That's the current wisdom as so-called motivational management sweeps across the business landscape. From Inc. magazine comes the advice that supervisors should write a weekly "to do" list with each employee's name on it, to be crossed off when you find a way to praise them. A newsletter called The Motivational Manager prescribes even more frequent praise, recommending that every manager "make recognizing employees part of your daily routine." [The Motivational Manager, undated issue received May 1998 from Ragan Communications, Chicago IL. Quote from page 1.]

And many managers are getting the message these days--but feeling guilty they don't have the time or inclination to be a full-time cheerleader for their people. Should managers feel like they've failed their people and their organization when they don't provide continuous praisings? Is it essential to provide frequent, positive feedback for employees? No! Actually, these prescriptions are seriously flawed. They don't produce better performances. In the long run, they hurt attitudes and performance.
────────────────
Your instructions:
Please answer these questions about the passage on motivational management.
(a) What does Inc. magazine advise supervisors to write each week?
(b) What does The Motivational Manager recommend that every manager make part of their daily routine?
(c) According to the passage, what do these prescriptions do in the long run?

Data shown:
────────────────
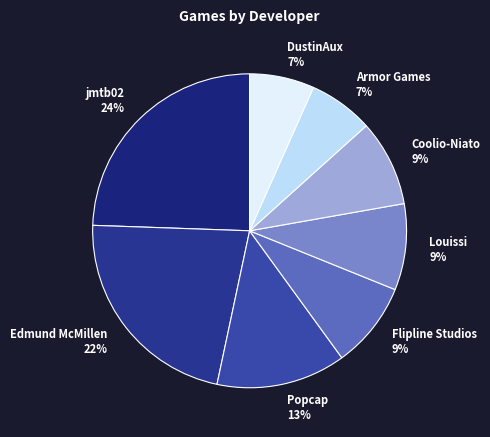

Does Edmund McMillen represent more than half of the total?

No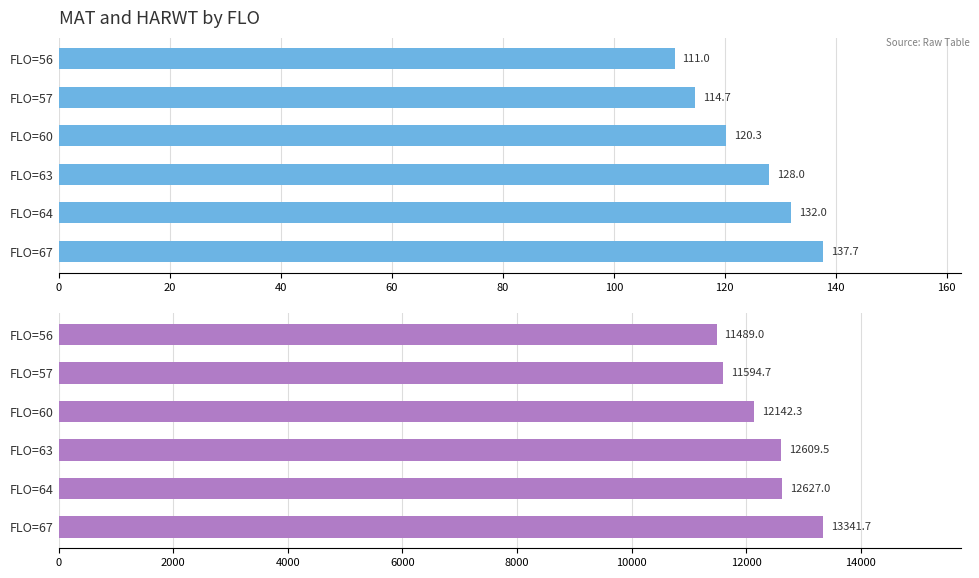

How many series are shown in this chart?

2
────────────────
Output of the task:
(a) A "to do" list with each employee's name on it, to be crossed off when they find a way to praise that employee.
(b) Recognizing employees.
(c) They hurt attitudes and performance.